I went to the local cemetery, the old one lol because I have for a long time admired those beautiful angel statues  artistic type people take pictures of. Stone angels. It was a very hot day as I wandered around looking for angels. As always I didn’t give myself much time so I was not able to have a really good look around. Though surprisingly I did take in a lot!! There is a section for buried soldiers from the Eureka rebellion (famous in Ballarat) which I would love to go back to visit. I didn’t actually know it was here in our city like that. Learned something new from this exercise.

I have been to the newer cemetery where our baby son and my grandmother is buried but not this one. I have written a poem about my journey and what I found below along with my own photograph. I was surprised how well kept the place was. Gardeners and maintenance men walking through doing this and that. Beautiful gardens too. Smack bang in suburbia surrounded by cars driving around. But there are some lovely big trees planted. I wonder if they were planted back when many of the oldest graves were dug? I try to imagine what it would have been like in the olden days. Wagons and horses tied outside. Dust everywhere. People thronging in hats and coats or hats and everyone in black clothing or period type. Looking out at the gold fields which were part of our cities history and would have been I think surrounding Ballarat. We have two mountains that sit along the horizon and outskirts of our city. I always think as the old timers stood at the grave side they would be looking out at Mt Warrenheap and Mt Buningyoung. Some very elaborate grave stones dotted here and there. So there were rich people buried in this place perhaps they did well on the gold-fields? A lot of religious icons. I love that whole families were buried in plots together. Being the mother of a baby son who died at almost 2 months. It was heart breaking to see many little babies’ names mentioned buried in with their families. It was nice that they did that though.. Obviously infant mortality was much higher in the past.

I did sit and write after I’d finished taking photos. Near the front entrance in the shade looking across the beautiful manicured rose gardens. Some graves were so close to the street. That was hard to see. I know they are dead but to see cars whizzing so close to their final resting place just seems disrespectful.

[Source records]
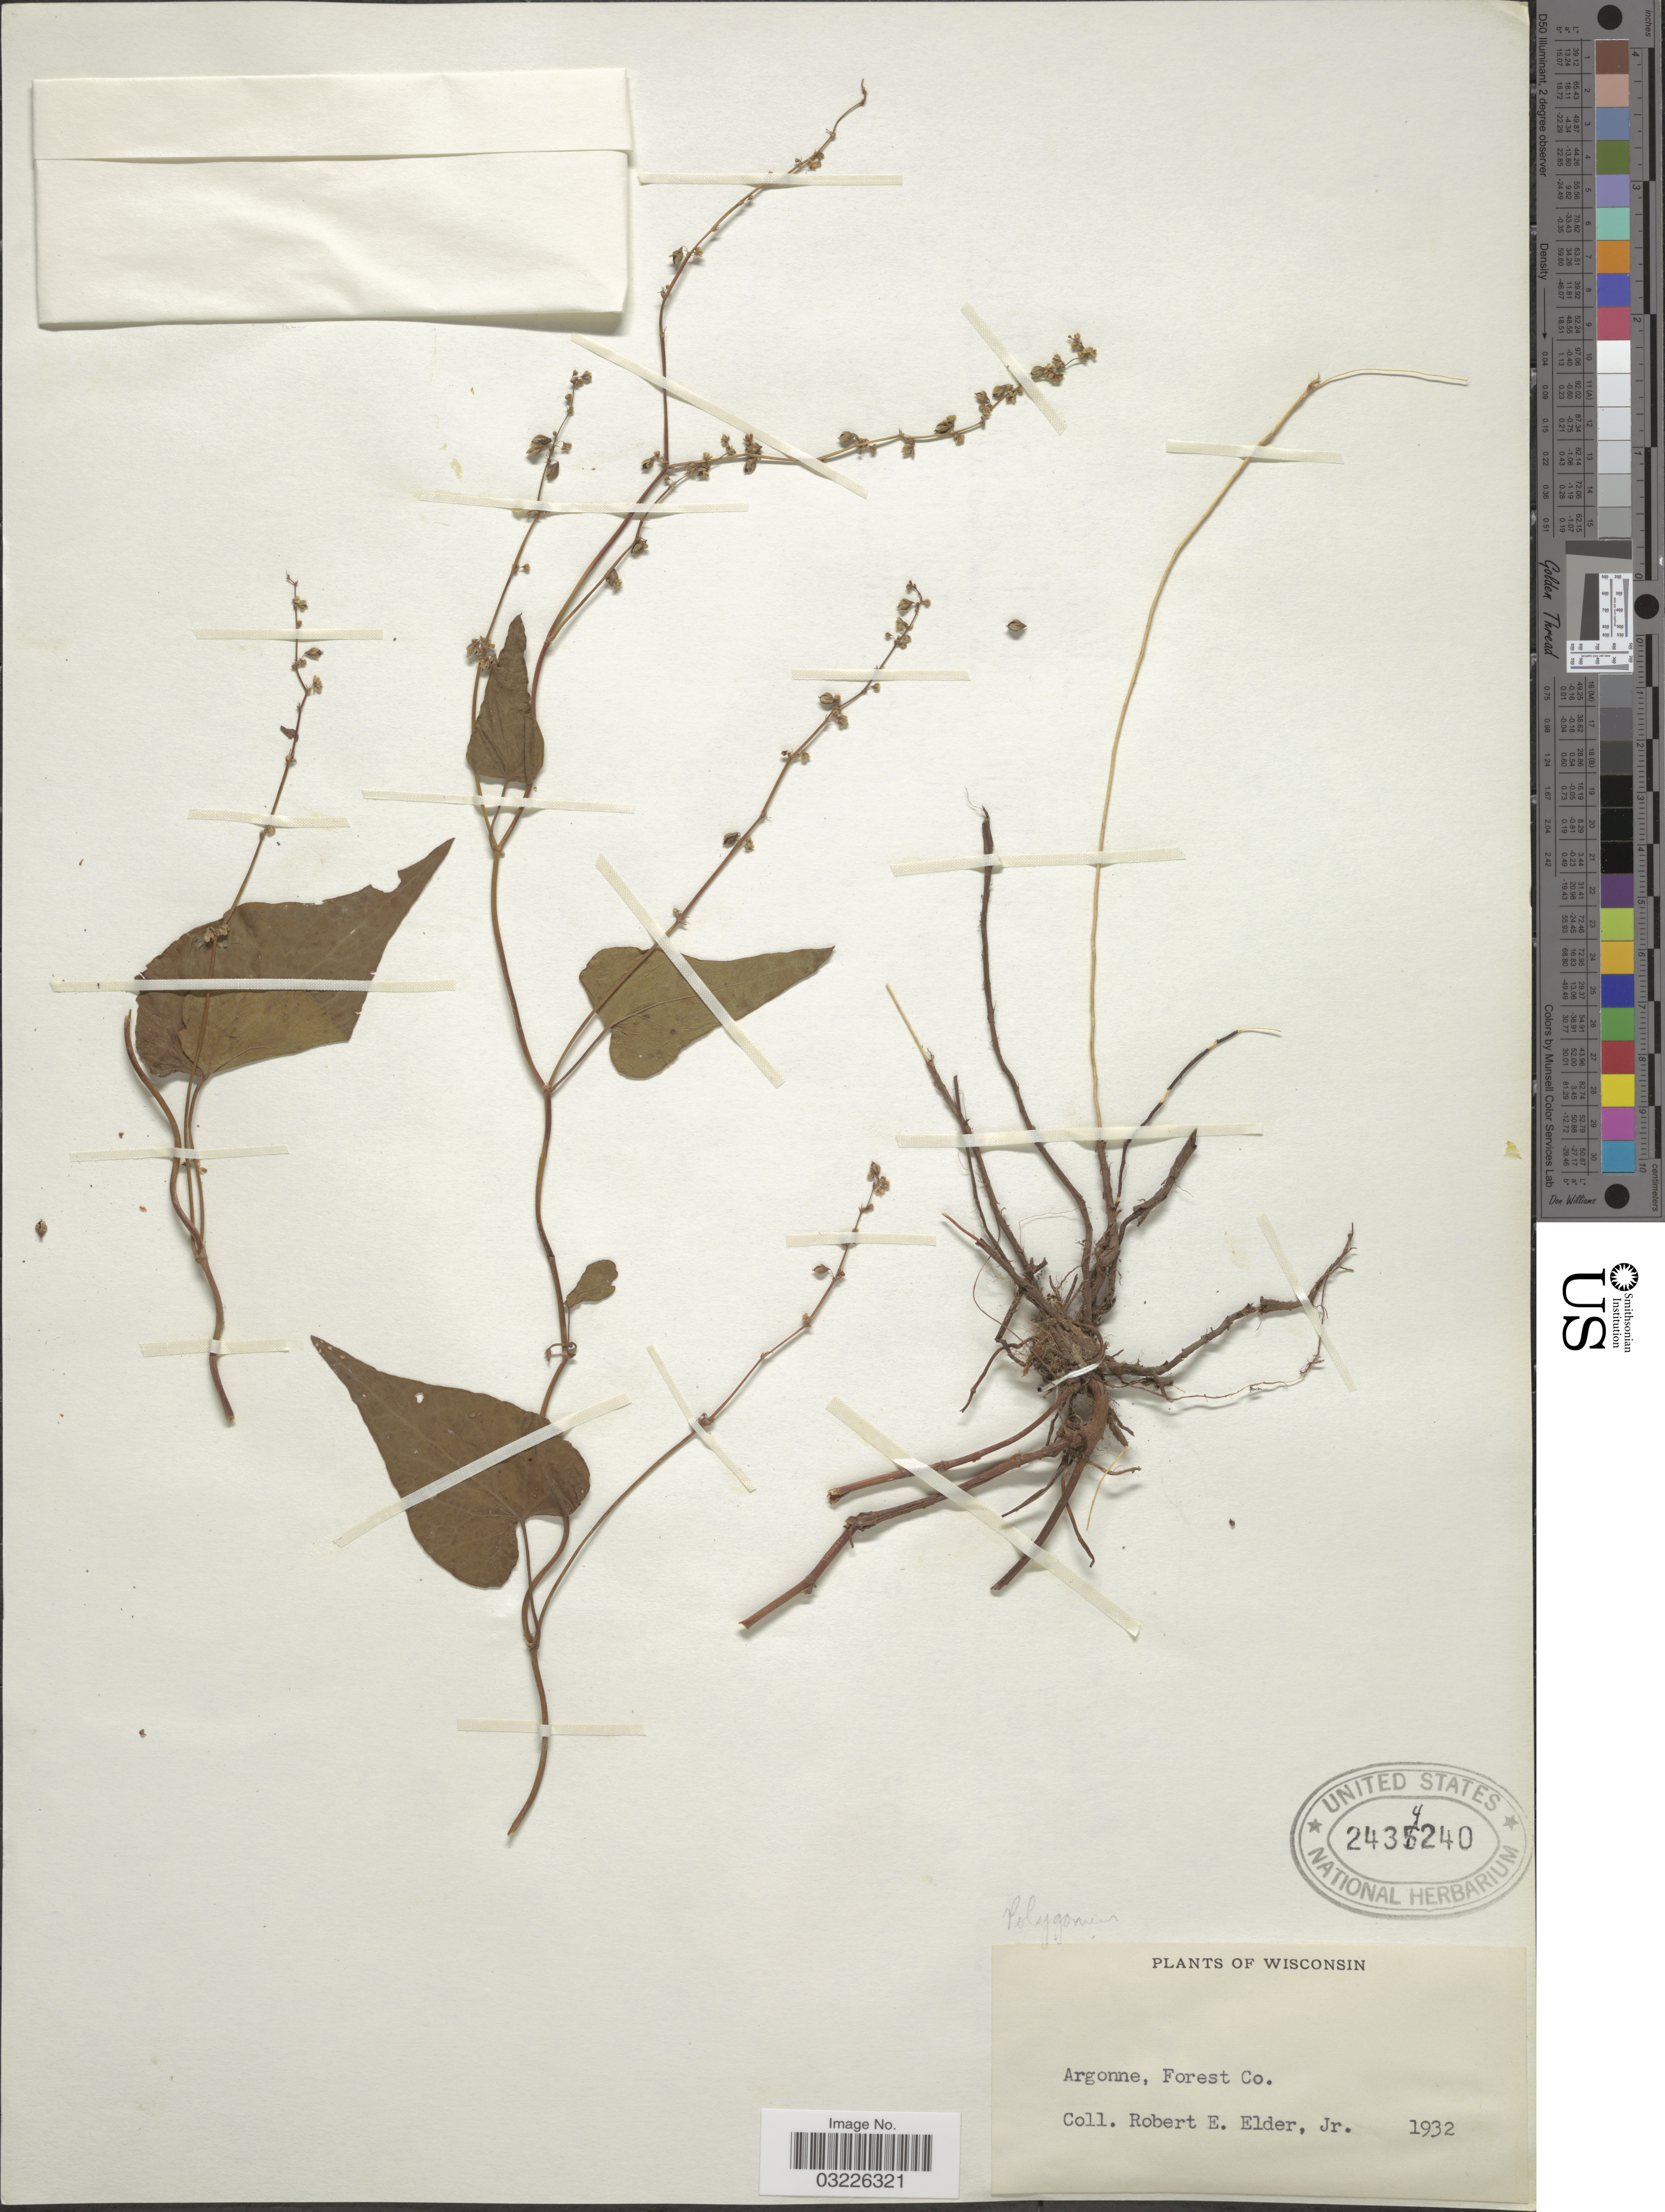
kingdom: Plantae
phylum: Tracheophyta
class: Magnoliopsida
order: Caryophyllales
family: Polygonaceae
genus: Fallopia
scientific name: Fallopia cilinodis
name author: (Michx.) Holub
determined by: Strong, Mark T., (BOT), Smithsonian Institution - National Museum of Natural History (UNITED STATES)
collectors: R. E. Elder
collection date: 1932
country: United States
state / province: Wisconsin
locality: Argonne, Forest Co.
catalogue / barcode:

Do this | Carry on the account of the visit to the old Ballarat cemetery, picking up after its final sentence.

The result |
I didn’t really have time to reflect with my writing while there. It was too hot to stay in the sun too long and uncomfortable even in the shade. But it was delightfully encouraging to be in different surroundings and I was noticing things more. Thinking of what it meant to me personally, what it meant to the people buried here, the beauty of some of the headstones and statues I did find. Lots of crosses and some of women with crosses which is interesting that it was women portrayed and not men. Jesus stood out most to me but I had to walk a fair way to find him. Kept thinking I have to walk all the way back lol and I don’t want to be late picking up my daughter from High school..

Plenty of seats dotted here and there for quiet reflection. Immediate thoughts were just scattered and random. I jotted words down in a blank page book I had with me. Definitely taking photos heightened the experience but that was not easy just using my Iphone. The glare of the sun overhead make it hard to see the small screen so I was blindly taking some shots. It wasn’t till last night I had to time to play around with them because that is something I like to do. Filters, aps and all. I hope the poem I wrote reflects more on what I was thinking and feeling. Least it is with less words. 🙂

I tend to stay in my bedroom a lot so to get out on this type of artist date was immense fun! I need to do more of them! I’d say the output is that I realize that I should get out of my house for regular artist dates and give myself time to actually do it and soak it in not hurry through. I love using my lap top to write best. Pen and paper is so scrawly so I tend not to want to use it too much. Just being out of my comfort zone and getting the stimulation for this post makes my mind leap ahead to what else I could do in the future. Good for the soul, good for body, mind and spirit.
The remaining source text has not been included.